Boarders have dealt a blow to the new, fashionable image of boarding schools by revealing that they feel they were "sent away" by their parents.
When the Boarding Schools' Association organised a competition on the "myths" associated with the lifestyle, the schools' supporters must have hoped to emphasise the delights of living away from home for a generation charmed by the Harry Potter books.
But the reality was different. The essays showed that boarding is just as difficult and bewildering at first as it was for the heroes and heroines of Victorian novels.
The competition, entitled "Boarding Myths - Has Boarding Really Changed?"
asked questions including: "Were we sent away?" and "Did Harry Potter convince us to board?"
Sophie Marsh, of the BSA, said: "Quite a few children said yes, we were sent away. I am not necessarily sure that is what we wanted them to say."
But she added: "Most of them came to the conclusion that although it may have been hard in the beginning, they benefited from the experience even though it may not have been their decision to go there."
The experience may be particularly difficult for children sent from overseas, the essays revealed.
Victorian literature is full of references to children being sent away to harsh schools where they are beaten, starved and bullied.
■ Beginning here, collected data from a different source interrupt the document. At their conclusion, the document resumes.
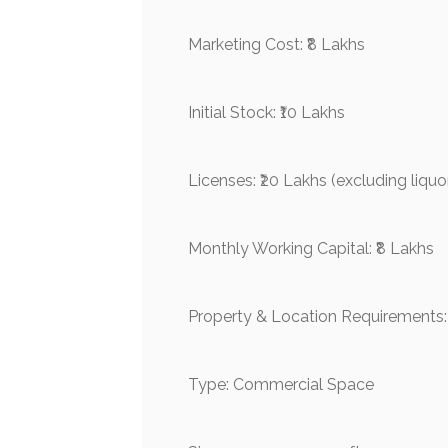
Marketing Cost: ₹8 Lakhs
Initial Stock: ₹10 Lakhs
Licenses: ₹20 Lakhs (excluding liquo
Monthly Working Capital: ₹8 Lakhs
Property & Location Requirements:
Type: Commercial Space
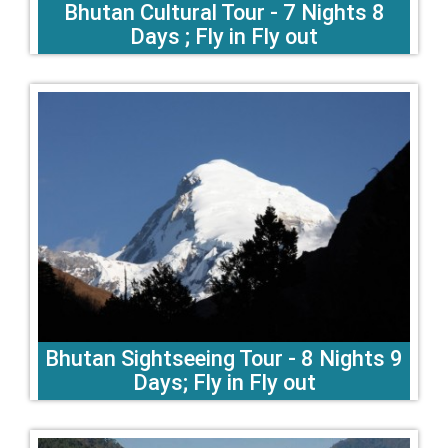
Bhutan Cultural Tour - 7 Nights 8
Days ; Fly in Fly out
Bhutan Sightseeing Tour - 8 Nights 9
Days; Fly in Fly out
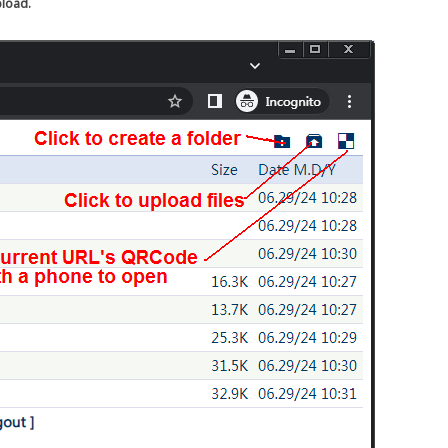
pload.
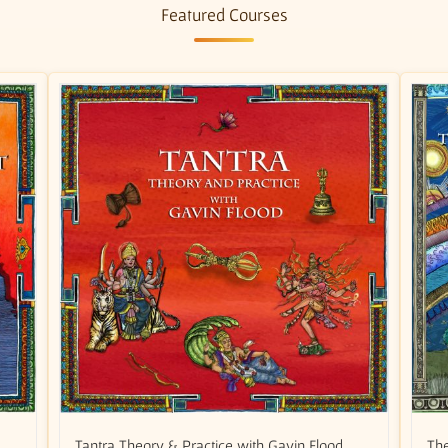
Featured Courses
Tantra Theory & Practice with Gavin Flood
The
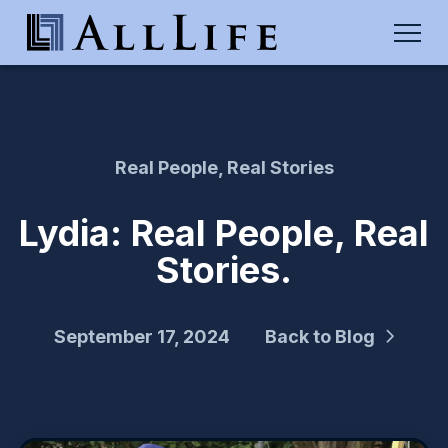
Real People, Real Stories
Lydia: Real People, Real
Stories.
September 17, 2024
Back to Blog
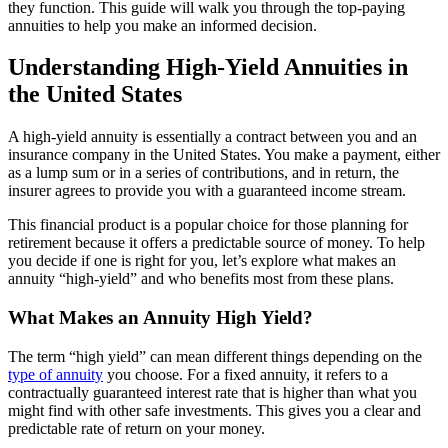
they function. This guide will walk you through the top-paying
annuities to help you make an informed decision.
Understanding High-Yield Annuities in
the United States
A high-yield annuity is essentially a contract between you and an
insurance company in the United States. You make a payment, either
as a lump sum or in a series of contributions, and in return, the
insurer agrees to provide you with a guaranteed income stream.
This financial product is a popular choice for those planning for
retirement because it offers a predictable source of money. To help
you decide if one is right for you, let’s explore what makes an
annuity “high-yield” and who benefits most from these plans.
What Makes an Annuity High Yield?
The term “high yield” can mean different things depending on the
type of annuity
you choose. For a fixed annuity, it refers to a
contractually guaranteed interest rate that is higher than what you
might find with other safe investments. This gives you a clear and
predictable rate of return on your money.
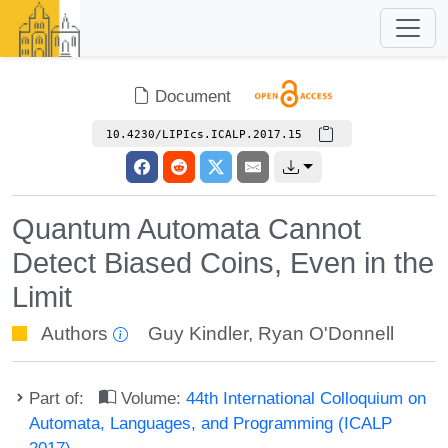
Document
10.4230/LIPIcs.ICALP.2017.15
Quantum Automata Cannot
Detect Biased Coins, Even in the
Limit
Authors
Guy Kindler
,
Ryan O'Donnell
Part of:
Volume:
44th International Colloquium on
Automata, Languages, and Programming (ICALP
2017)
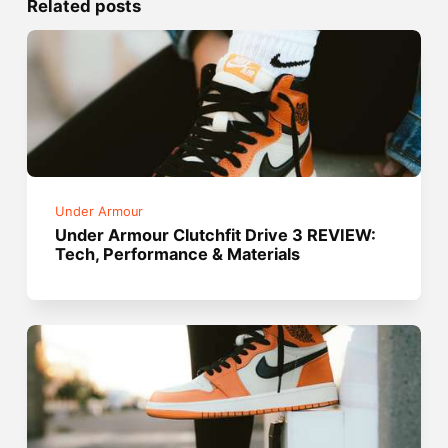
Related posts
Under Armour
Under Armour Clutchfit Drive 3 REVIEW:
Tech, Performance & Materials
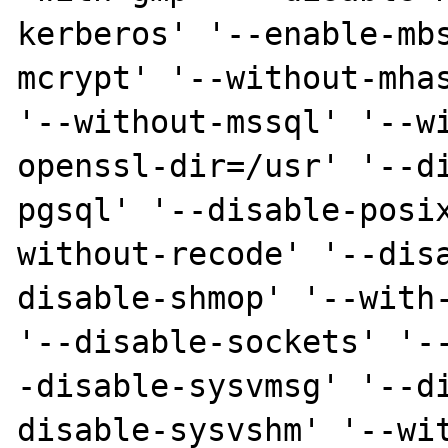
kerberos' '--enable-mb
mcrypt' '--without-mhas
'--without-mssql' '--w
openssl-dir=/usr' '--d
pgsql' '--disable-posi
without-recode' '--dis
disable-shmop' '--with-
'--disable-sockets' '-
-disable-sysvmsg' '--d
disable-sysvshm' '--wi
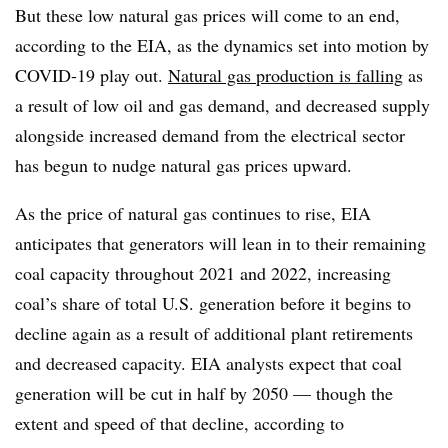
But these low natural gas prices will come to an end,
according to the EIA, as the dynamics set into motion by
COVID-19 play out.
Natural gas production is falling
as
a result of low oil and gas demand, and decreased supply
alongside increased demand from the electrical sector
has begun to nudge natural gas prices upward.
As the price of natural gas continues to rise, EIA
anticipates that generators will lean in to their remaining
coal capacity throughout 2021 and 2022, increasing
coal’s share of total U.S. generation before it begins to
decline again as a result of additional plant retirements
and decreased capacity. EIA analysts expect that coal
generation will be cut in half by 2050 — though the
extent and speed of that decline, according to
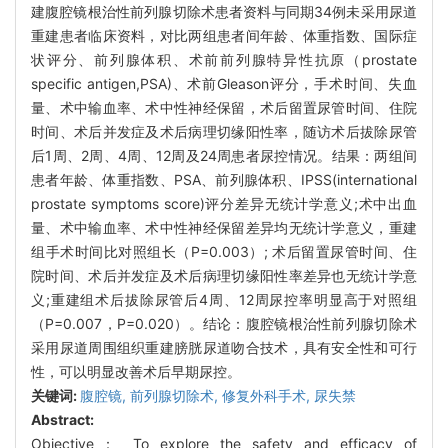
建腹腔镜根治性前列腺切除术患者资料与同期34例未采用尿道
重建患者临床资料，对比两组患者间年龄、体重指数、国际症
状评分、前列腺体积、术前前列腺特异性抗原（prostate
specific antigen,PSA)、术前Gleason评分，手术时间、失血
量、术中输血率、术中性神经保留，术后留置尿管时间、住院
时间、术后并发症及术后病理切缘阳性率，随访术后拔除尿管
后1周、2周、4周、12周及24周患者尿控情况。结果：两组间
患者年龄、体重指数、PSA、前列腺体积、IPSS(international
prostate symptoms score)评分差异无统计学意义;术中出血
量、术中输血率、术中性神经保留差异均无统计学意义，重建
组手术时间比对照组长（P=0.003）; 术后留置尿管时间、住
院时间、术后并发症及术后病理切缘阳性率差异也无统计学意
义;重建组术后拔除尿管后4周、12周尿控率明显高于对照组
（P=0.007，P=0.020）。结论：腹腔镜根治性前列腺切除术
采用尿道周围组织重建膀胱尿道吻合技术，具有安全性和可行
性，可以明显改善术后早期尿控。
关键词:
腹腔镜,
前列腺切除术,
修复外科手术,
尿失禁
Abstract:
Objective： To explore the safety and efficacy of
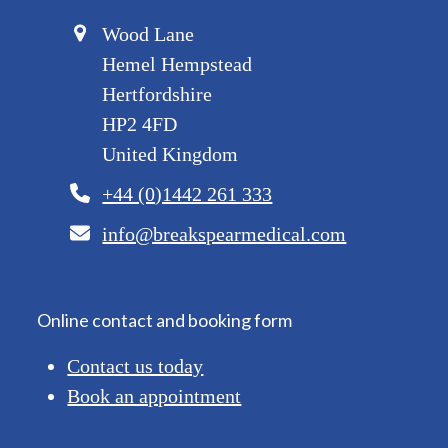
Wood Lane
Hemel Hempstead
Hertfordshire
HP2 4FD
United Kingdom
+44 (0)1442 261 333
info@breakspearmedical.com
Online contact and booking form
Contact us today
Book an appointment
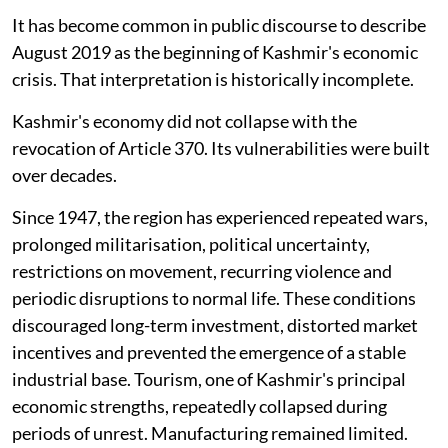
It has become common in public discourse to describe
August 2019 as the beginning of Kashmir's economic
crisis. That interpretation is historically incomplete.
Kashmir's economy did not collapse with the
revocation of Article 370. Its vulnerabilities were built
over decades.
Since 1947, the region has experienced repeated wars,
prolonged militarisation, political uncertainty,
restrictions on movement, recurring violence and
periodic disruptions to normal life. These conditions
discouraged long-term investment, distorted market
incentives and prevented the emergence of a stable
industrial base. Tourism, one of Kashmir's principal
economic strengths, repeatedly collapsed during
periods of unrest. Manufacturing remained limited.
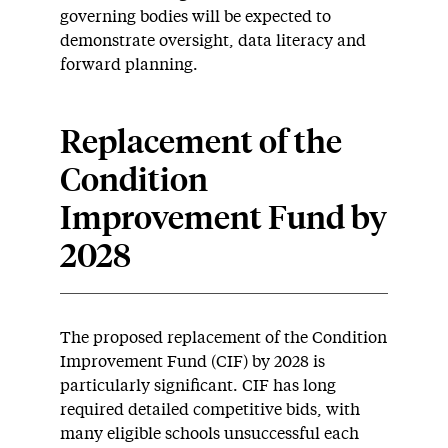
governing bodies will be expected to
demonstrate oversight, data literacy and
forward planning.
Replacement of the
Condition
Improvement Fund by
2028
The proposed replacement of the Condition
Improvement Fund (CIF) by 2028 is
particularly significant. CIF has long
required detailed competitive bids, with
many eligible schools unsuccessful each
In Charlotte Bronte's novel Jane Eyre the heroine even witnesses a death, as her friend Helen Burns succumbs to consumption at the prison-like Lowood.
But facilities and standards of care are now stringently regulated and the Harry Potter model of boarding as a treat that children look forward to is often presented.
Indeed, competition entrants found many similarities between their own experiences and Harry's, said Ms Marsh, although one bemoaned the lack of four-poster beds in their school.
Fifty pupils entered the competition, which was open to senior boarders.
The winners will receive a day's media training as well as a pound;50 prize.
Another essay title, "Cold showers and iron beds. Has boarding accommodation really changed?" was designed to encourage pupils to enthuse about the high standards of housing now provided.